**What to do:**
Every line in the records below that holds "down" must be identified and copied.

**Data shown:**
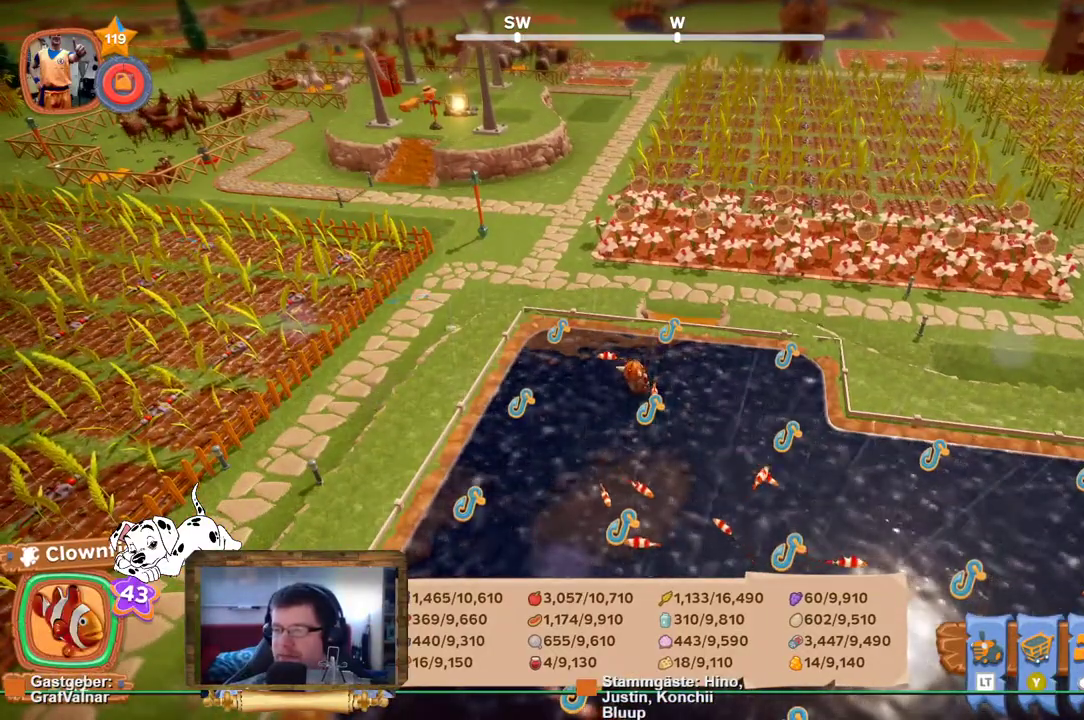
{"buttons": [], "left_stick": "center", "right_stick": "center", "events": []}
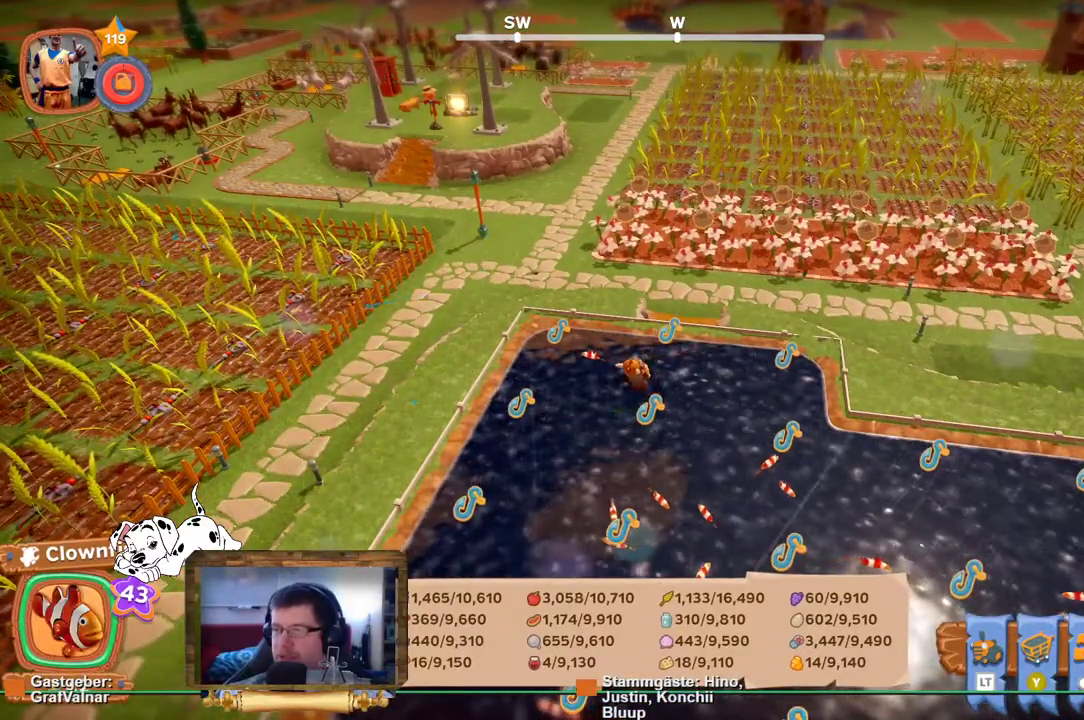
{"buttons": [], "left_stick": "center", "right_stick": "center", "events": []}
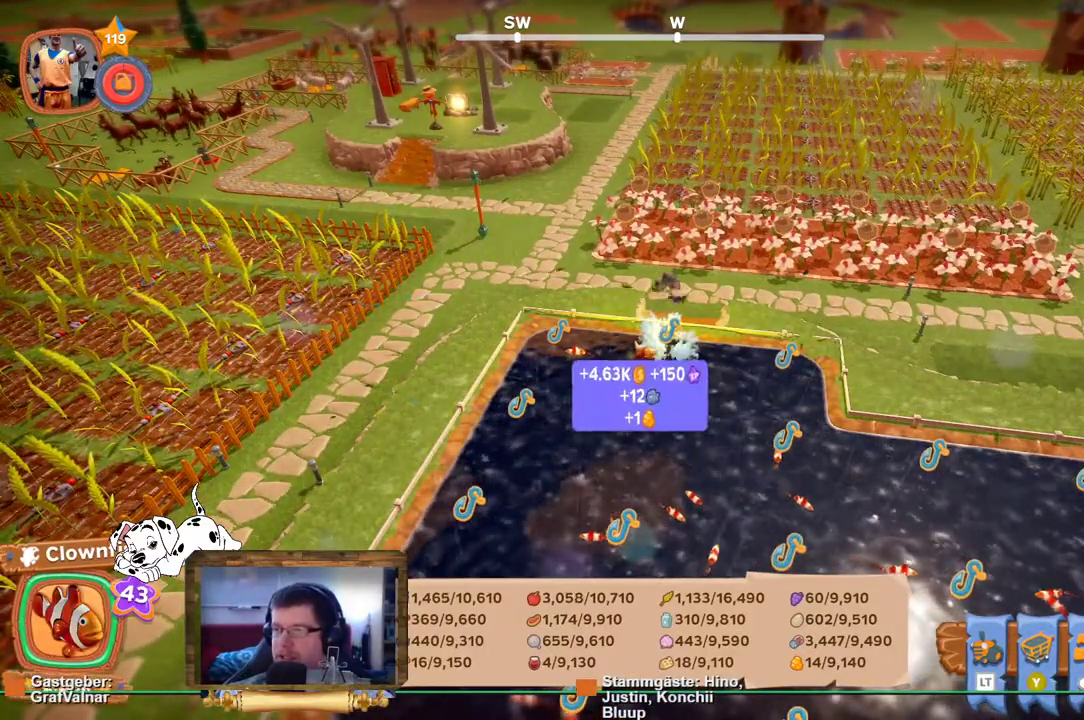
{"buttons": [], "left_stick": "center", "right_stick": "center", "events": [[300, "A", "down"], [400, "A", "up"]]}
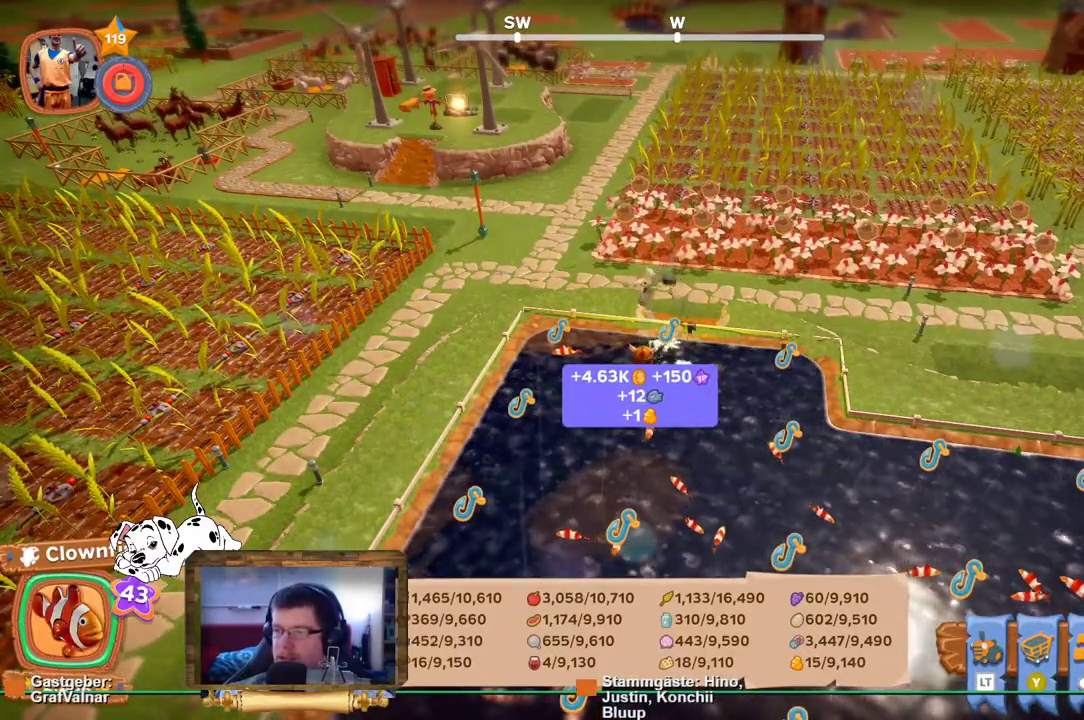
{"buttons": [], "left_stick": "center", "right_stick": "center", "events": []}
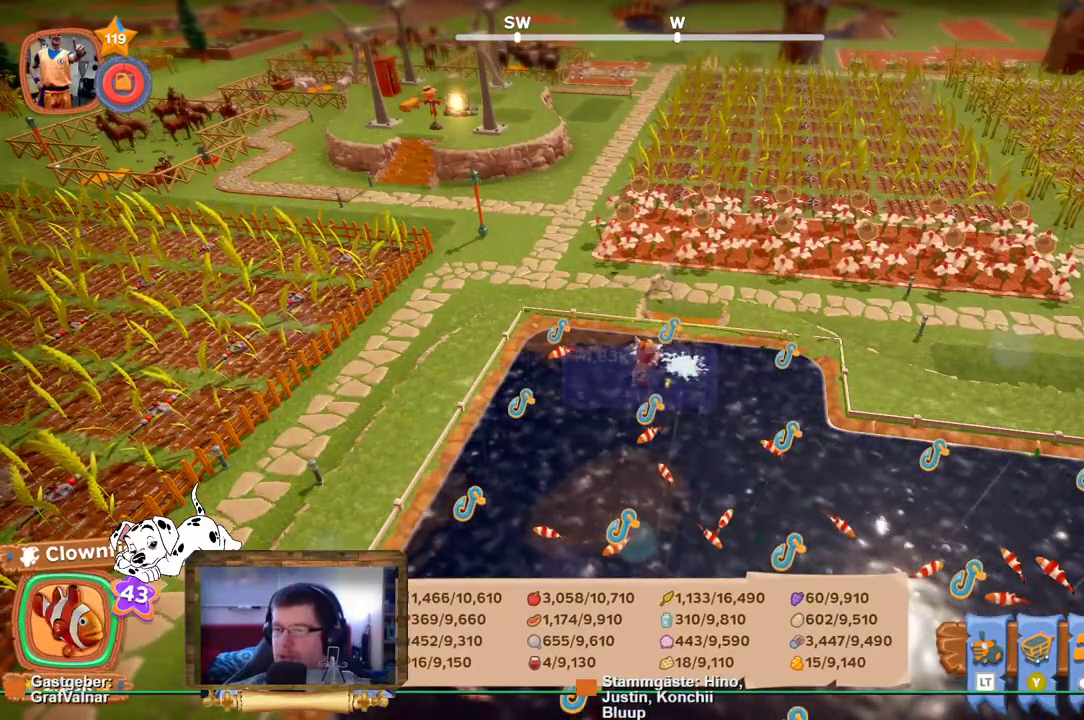
{"buttons": [], "left_stick": "center", "right_stick": "center", "events": []}
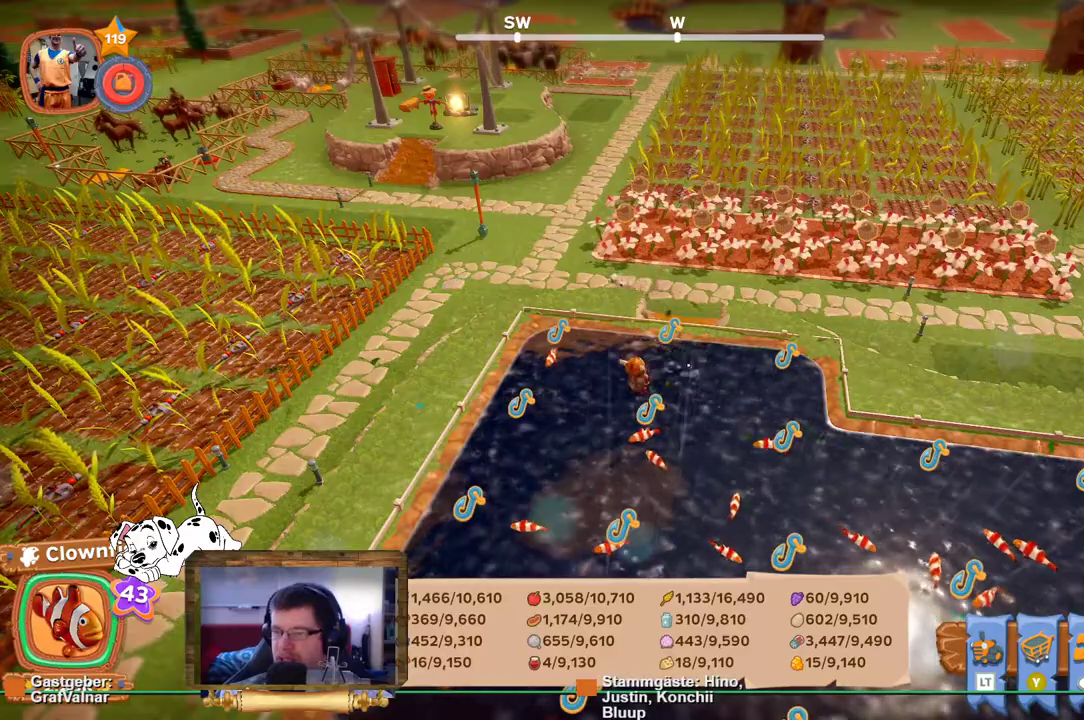
{"buttons": [], "left_stick": "center", "right_stick": "center", "events": []}
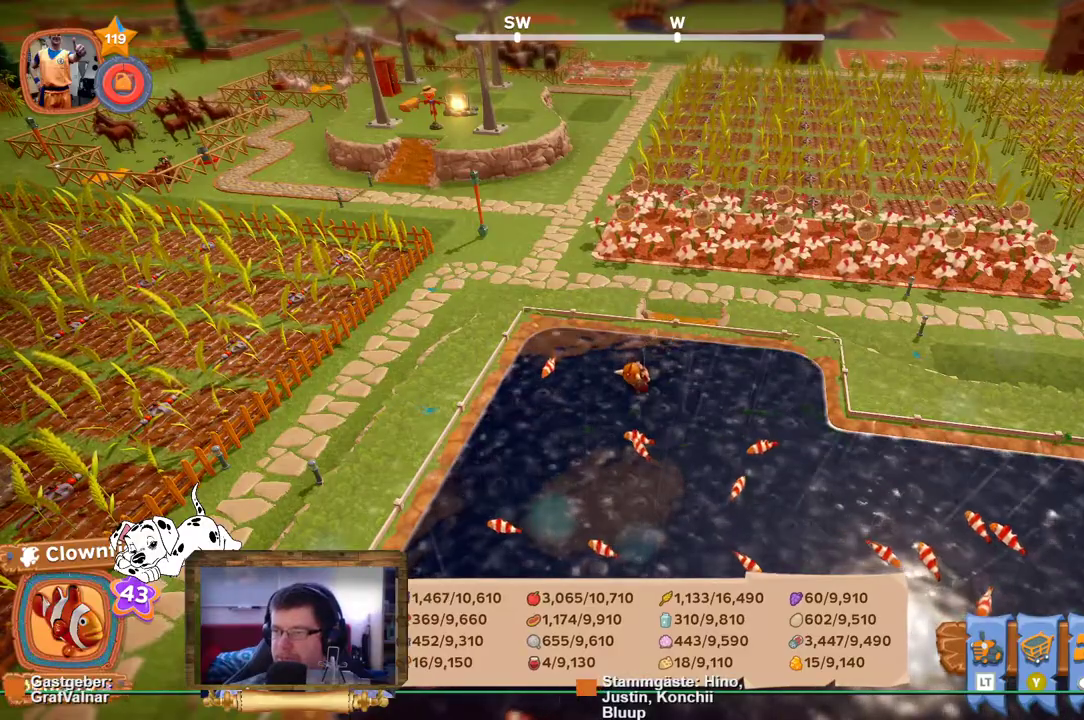
{"buttons": [], "left_stick": "center", "right_stick": "center", "events": []}
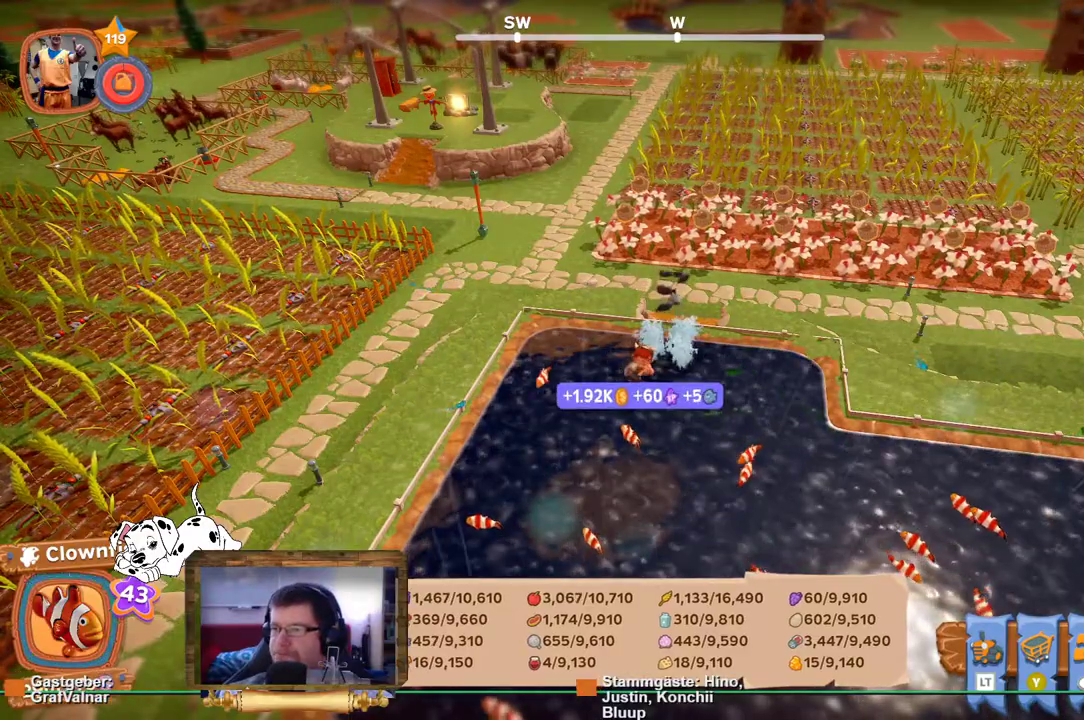
{"buttons": ["R2"], "left_stick": "up", "right_stick": "center", "events": [[17, "left_stick", "up"], [250, "R2", "down"]]}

**Response to the exercise:**
{"buttons": [], "left_stick": "center", "right_stick": "center", "events": [[300, "A", "down"], [400, "A", "up"]]}
{"buttons": ["R2"], "left_stick": "up", "right_stick": "center", "events": [[17, "left_stick", "up"], [250, "R2", "down"]]}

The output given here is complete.